This plugin is used for data format similar with CSV(not nested).
func main() {
md := []CSVWriter.MetadataType{
{Type: "UTF8", Name: "Name"},
{Type: "INT32", Name: "Age"},
{Type: "INT64", Name: "Id"},
{Type: "FLOAT", Name: "Weight"},
{Type: "BOOLEAN", Name: "Sex"},
}
//write flat
fw, _ := ParquetFile.NewLocalFileWriter("csv.parquet")

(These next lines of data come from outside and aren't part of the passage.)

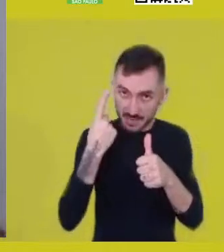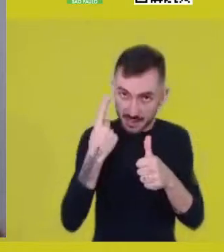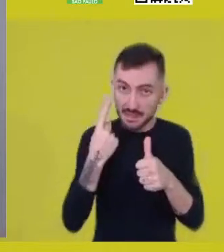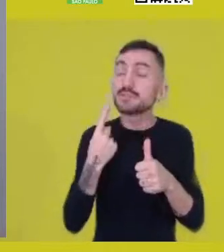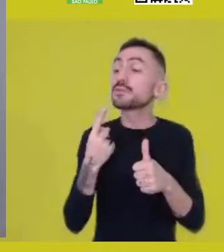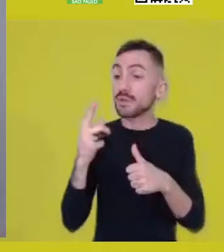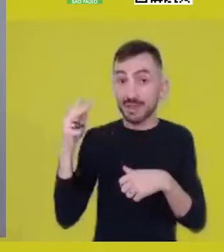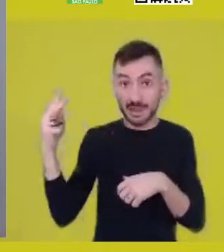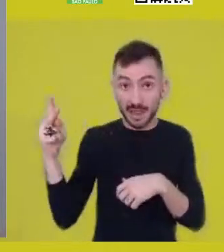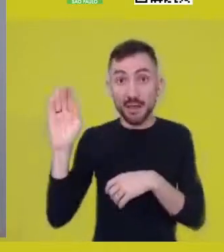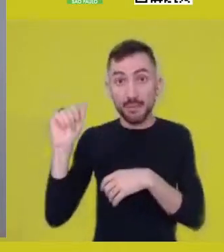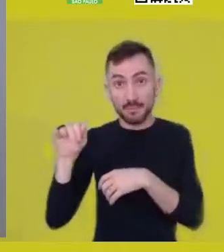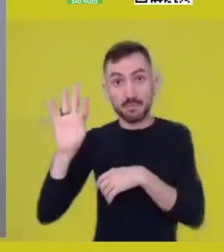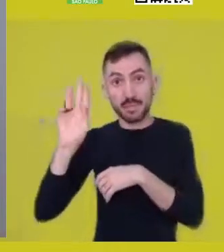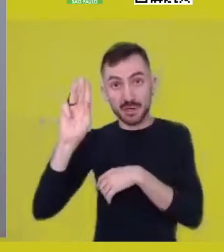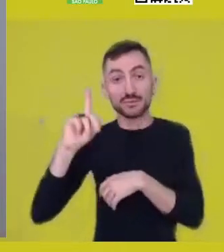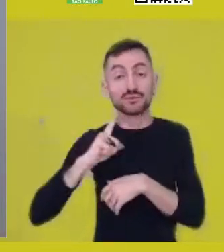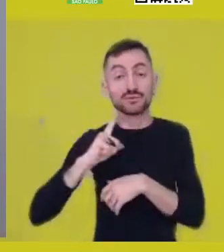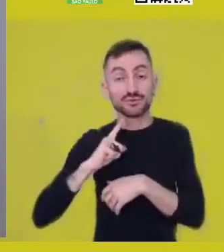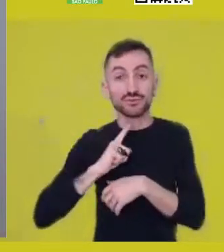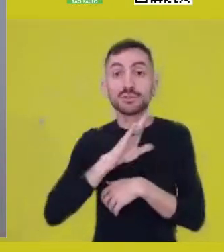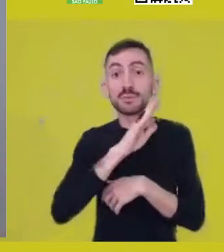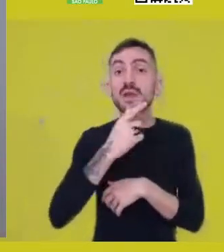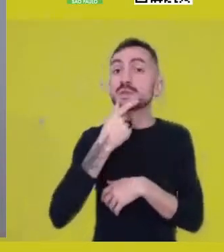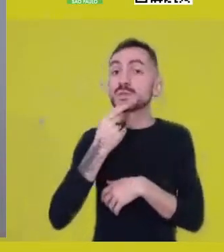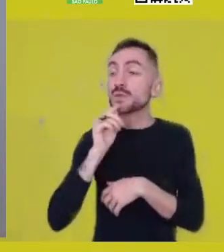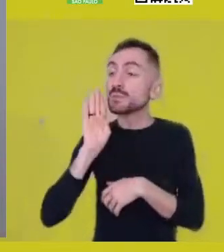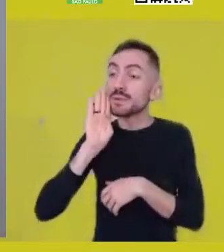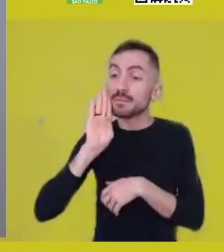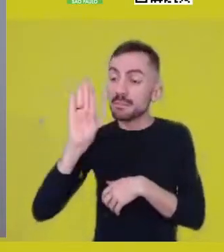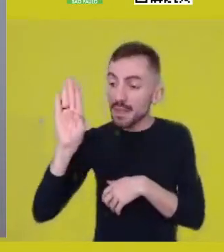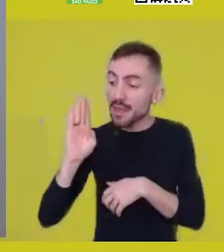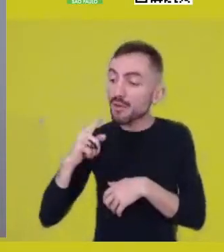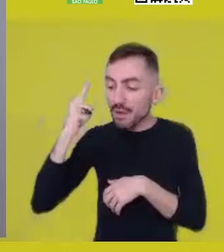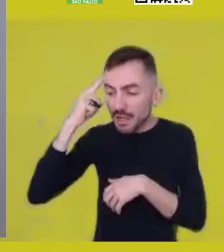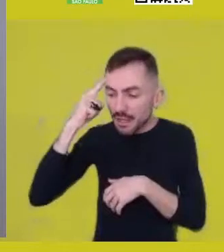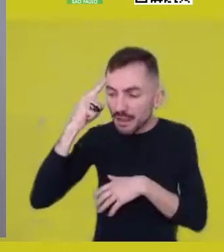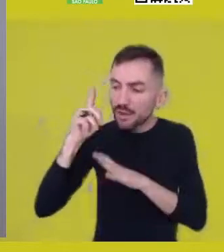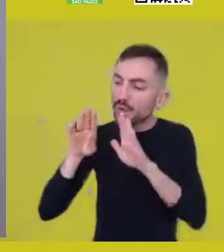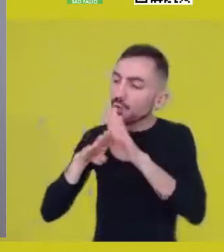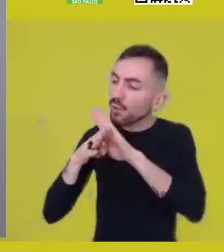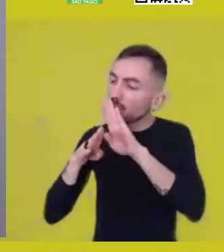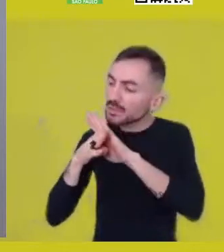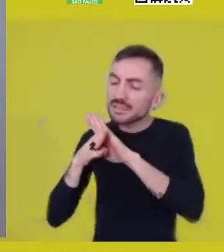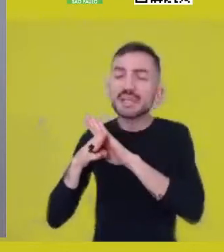and was to great extent retrieved by thinkers like Sanghor,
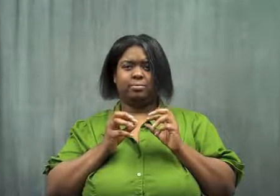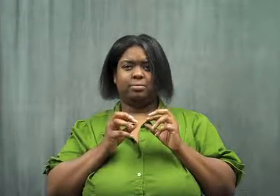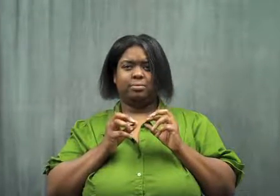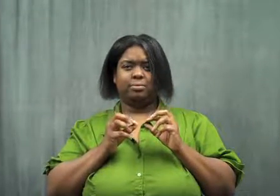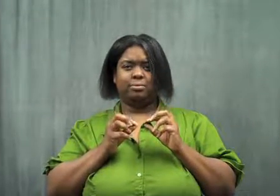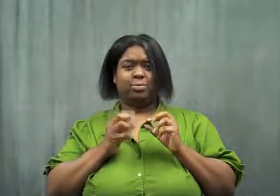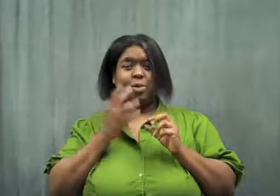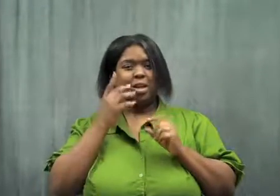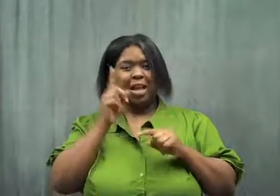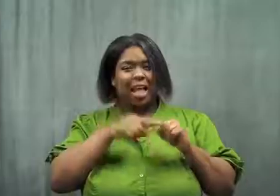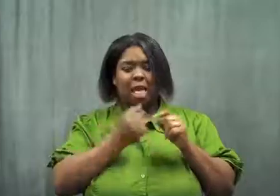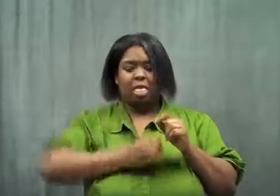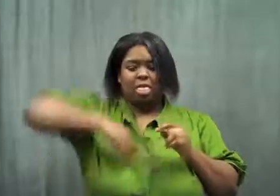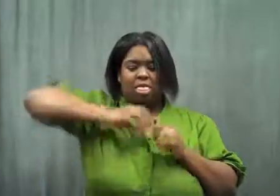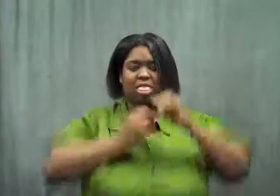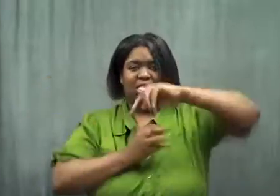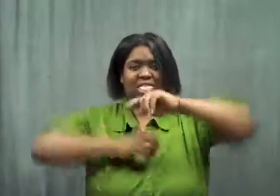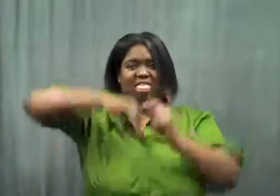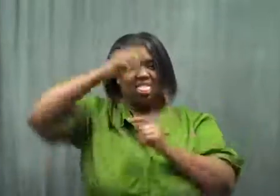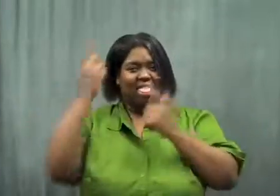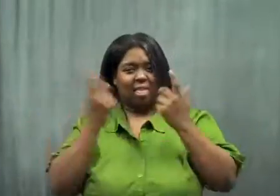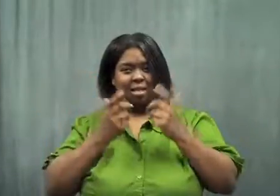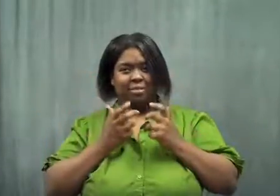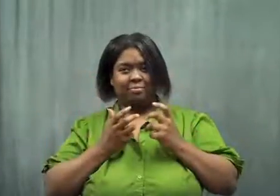She couldn't sign without elbowing him.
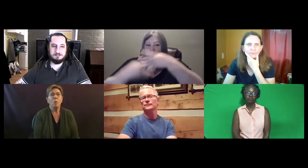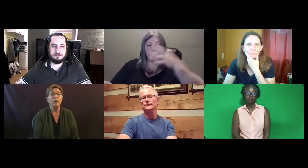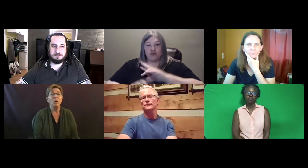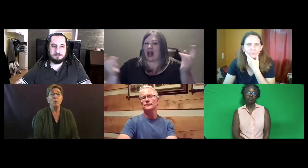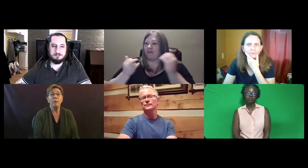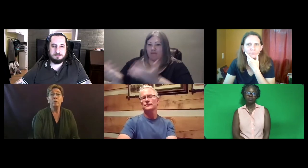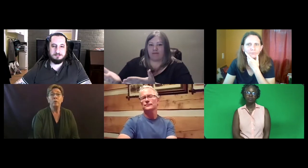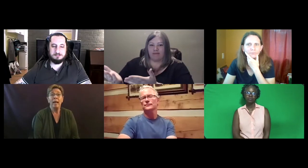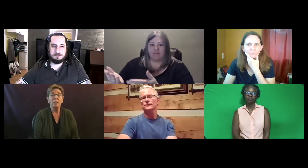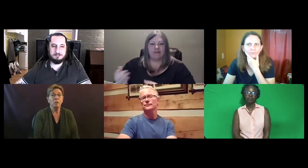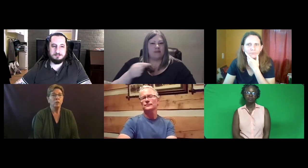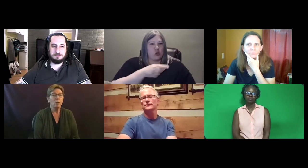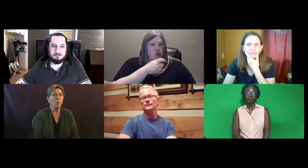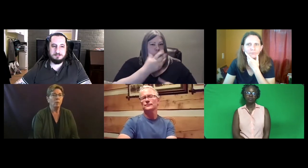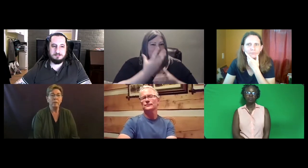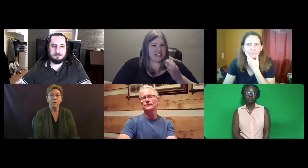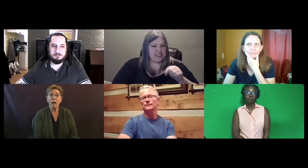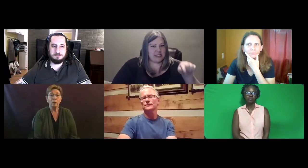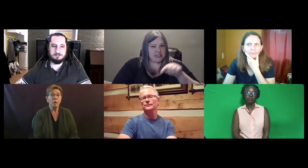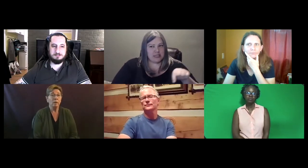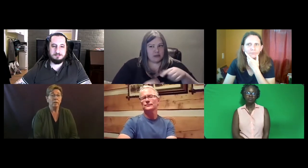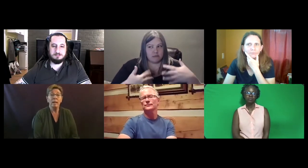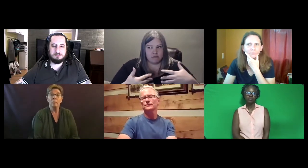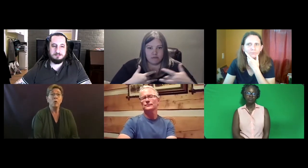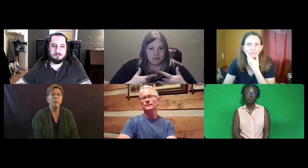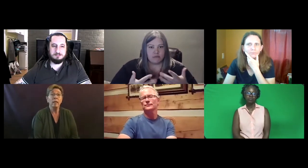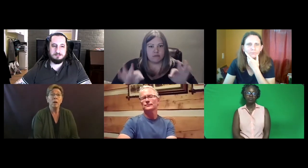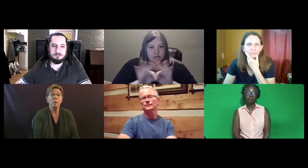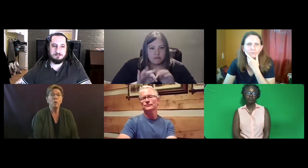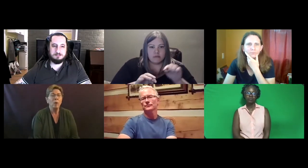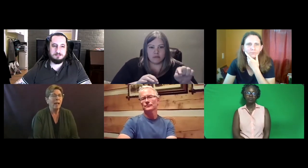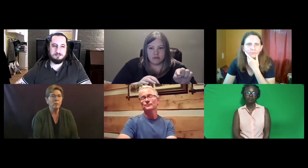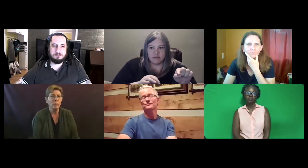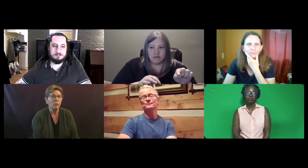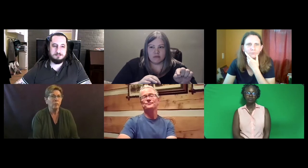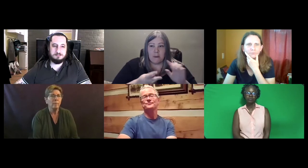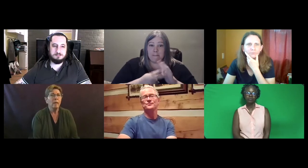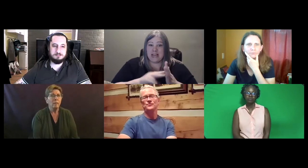We know people who answer, you know, we've got their names. You know who they are. But who haven't we heard from?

pw, _ := CSVWriter.NewCSVWriter(md, fw, 1)
num := 10
for i := 0; i < num; i++ {
data := []string{
fmt.Sprintf("%s_%d", "Student Name", i),
fmt.Sprintf("%d", 20+i%5),
fmt.Sprintf("%d", i),
fmt.Sprintf("%f", 50.0+float32(i)*0.1),
fmt.Sprintf("%t", i%2 == 0),
}
rec := make([]*string, len(data))
for j := 0; j < len(data); j++ {
rec[j] = &data[j]
}
pw.WriteString(rec)
data2 := []interface{}{
ParquetType.UTF8("Student Name"),
ParquetType.INT32(20 + i*5),
ParquetType.INT64(i),
ParquetType.FLOAT(50.0 + float32(i)*0.1),
ParquetType.BOOLEAN(i%2 == 0),
}
pw.Write(data2)
}
pw.Flush(true)
pw.WriteStop()
log.Println("Write Finished")
fw.Close()
}